I could seriously go on, but the bottom line is this: There are a number of reasons to be concerned about the use of bleach, both in how it affects individuals and the environment. In contrast, the recipe I’m sharing with you contains only three simple ingredients:
- hydrogen peroxide, which breaks down into plain water after the extra oxygen atom is released
- washing soda, which breaks down into soda ash
- lemon essential oil
Finally, something that works!
Alright, back to my predicament with the yellow sheets. After a little research on homemade bleach alternatives, I discovered that the two active ingredients in store-bought oxygen bleaches are nothing more than sodium percarbonate (powdered hydrogen peroxide) and washing soda. Yep, that’s it!

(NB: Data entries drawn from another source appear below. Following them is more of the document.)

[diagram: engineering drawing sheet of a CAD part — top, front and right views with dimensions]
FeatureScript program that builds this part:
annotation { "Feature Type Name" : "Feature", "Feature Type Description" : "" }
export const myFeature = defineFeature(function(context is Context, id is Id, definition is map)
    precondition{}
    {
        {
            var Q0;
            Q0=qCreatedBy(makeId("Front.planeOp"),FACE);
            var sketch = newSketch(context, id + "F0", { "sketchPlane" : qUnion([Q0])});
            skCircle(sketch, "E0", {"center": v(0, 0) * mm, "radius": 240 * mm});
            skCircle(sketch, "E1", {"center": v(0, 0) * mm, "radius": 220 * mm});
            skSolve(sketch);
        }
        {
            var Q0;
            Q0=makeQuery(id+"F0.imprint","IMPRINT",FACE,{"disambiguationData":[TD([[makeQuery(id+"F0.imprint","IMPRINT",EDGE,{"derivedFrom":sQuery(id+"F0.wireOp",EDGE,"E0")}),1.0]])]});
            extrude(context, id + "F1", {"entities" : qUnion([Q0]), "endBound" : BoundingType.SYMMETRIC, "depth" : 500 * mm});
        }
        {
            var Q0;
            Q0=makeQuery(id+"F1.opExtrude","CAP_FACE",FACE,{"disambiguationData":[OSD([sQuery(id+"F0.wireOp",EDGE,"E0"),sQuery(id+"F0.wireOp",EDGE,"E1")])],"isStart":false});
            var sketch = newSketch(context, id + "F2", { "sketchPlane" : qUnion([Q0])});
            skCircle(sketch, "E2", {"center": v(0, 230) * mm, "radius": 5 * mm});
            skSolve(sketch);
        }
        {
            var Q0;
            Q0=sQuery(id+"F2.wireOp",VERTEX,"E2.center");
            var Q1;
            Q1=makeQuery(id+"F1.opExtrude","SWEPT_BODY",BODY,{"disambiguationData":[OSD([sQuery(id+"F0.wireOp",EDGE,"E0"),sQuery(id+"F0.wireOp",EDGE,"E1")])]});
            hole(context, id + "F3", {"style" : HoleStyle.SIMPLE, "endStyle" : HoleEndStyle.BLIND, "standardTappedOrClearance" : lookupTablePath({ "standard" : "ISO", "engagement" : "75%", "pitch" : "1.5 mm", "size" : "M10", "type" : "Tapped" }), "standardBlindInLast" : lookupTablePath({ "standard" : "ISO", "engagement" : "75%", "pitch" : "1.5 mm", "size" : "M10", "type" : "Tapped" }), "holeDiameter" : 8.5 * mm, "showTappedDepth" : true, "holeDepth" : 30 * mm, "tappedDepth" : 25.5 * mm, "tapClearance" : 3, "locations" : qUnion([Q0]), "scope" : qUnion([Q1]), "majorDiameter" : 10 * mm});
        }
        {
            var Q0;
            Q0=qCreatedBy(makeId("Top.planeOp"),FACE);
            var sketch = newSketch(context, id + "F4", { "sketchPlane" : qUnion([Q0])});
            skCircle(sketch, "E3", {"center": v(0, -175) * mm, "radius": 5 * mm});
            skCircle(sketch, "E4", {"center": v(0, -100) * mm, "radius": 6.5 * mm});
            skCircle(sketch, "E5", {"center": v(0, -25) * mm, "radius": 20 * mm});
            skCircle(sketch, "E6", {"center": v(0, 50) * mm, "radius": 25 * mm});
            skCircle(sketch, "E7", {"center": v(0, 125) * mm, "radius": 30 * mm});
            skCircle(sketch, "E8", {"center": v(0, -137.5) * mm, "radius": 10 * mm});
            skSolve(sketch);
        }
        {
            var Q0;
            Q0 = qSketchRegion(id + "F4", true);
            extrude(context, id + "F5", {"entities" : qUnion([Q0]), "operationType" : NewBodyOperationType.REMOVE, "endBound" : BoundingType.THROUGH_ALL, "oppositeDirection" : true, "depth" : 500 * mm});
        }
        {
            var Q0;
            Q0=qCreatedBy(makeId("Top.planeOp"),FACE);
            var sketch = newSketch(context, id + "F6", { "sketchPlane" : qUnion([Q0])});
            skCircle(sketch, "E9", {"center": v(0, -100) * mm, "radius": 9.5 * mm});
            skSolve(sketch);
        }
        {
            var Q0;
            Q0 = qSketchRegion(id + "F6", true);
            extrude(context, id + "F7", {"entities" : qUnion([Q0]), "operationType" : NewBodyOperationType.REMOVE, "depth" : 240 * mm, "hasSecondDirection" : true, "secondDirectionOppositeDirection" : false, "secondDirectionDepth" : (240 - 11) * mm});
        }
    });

I was already using washing soda in my homemade laundry detergent along with the occasional addition of peroxide, but in order to really have an effect on my whites I found I needed to increase the concentration significantly. This week, while I’m washing sheets, I decided to grab two pillow cases from my attic to show you how well it works. Here’s what they looked like before I put one in a bucket with this homemade bleach alternative – both pretty dingy!
Here’s how different they were after:
Now, it’s not magic fairy dust. Your whites will not be so bright that they practically glow in the dark and you may need to treat them more than once, but I have had great results with this recipe.
So, is it colorfast?
Oxygen bleach is considered color safe, but not all clothing is colorfast. and therefore may be negatively affected by the bleach. Thanks to my adorable helpers, color clothes (and legos!) sometimes make it into a load of whites, and so far it’s been fine. However, I recommend testing for colorfastness in an inconspicuous area by soaking it in the mixture before using.
Your recipe says not to use hot water. Why?
In the instructions below you’ll see that hot water is used to dissolve the washing soda, but mainly room temperature water is used. I know this is pretty much contrary to everything we’ve been taught, but here’s the deal: Hot water weakens the active ingredient in both hydrogen peroxide and bleach. (source 1, source 2) Both substances degrade over time with exposure to light/air, and heat accelerates that process. Using room temperature water is going to feel weird – like having 10 minutes to yourself without any questions weird – but trust me, it will work out.
Homemade Bleach Alternative
- 4 cups hot water
- 2/3 cup washing soda (this is what I use)
- 1-2 cups 3% hydrogen peroxide
- 10 drops lemon essential oil (find it here)
3-5 gallon bucket (optional)
How To Make
Add essential oil to washing soda and stir thoroughly until the drops are well distributed. Add washing soda/lemon oil to hot water and stir until the washing soda is completely dissolved. In a separate container, measure out 1-2 cups hydrogen peroxide.
How To Use
I prefer to use this bleach alternative in concentrated form, so I pour the hot washing soda mixture into a large bucket (3-5 gallons), then add 28 cups room temperature water and 1-2 cups of hydrogen peroxide. I place my laundry in the bucket and soak overnight, then wash as normal. If needed, I repeat the process – old, set-in stains sometimes need more time to loosen up.
For a less concentrated form, you could add the washing soda mixture to your washing machine and select the “small” setting for your load size. Cool/room temperature water is best, because heat degrades the hydrogen peroxide. When the cool water has mixed with the hot water, add in the hydrogen peroxide. Place clothes in the washing machine and allow to soak before washing as usual – I find that overnight is best.
Because minerals found in water can accelerate the breakdown of hydrogen peroxide, I recommend making up batches as needed so that the hydrogen peroxide is as strong as possible.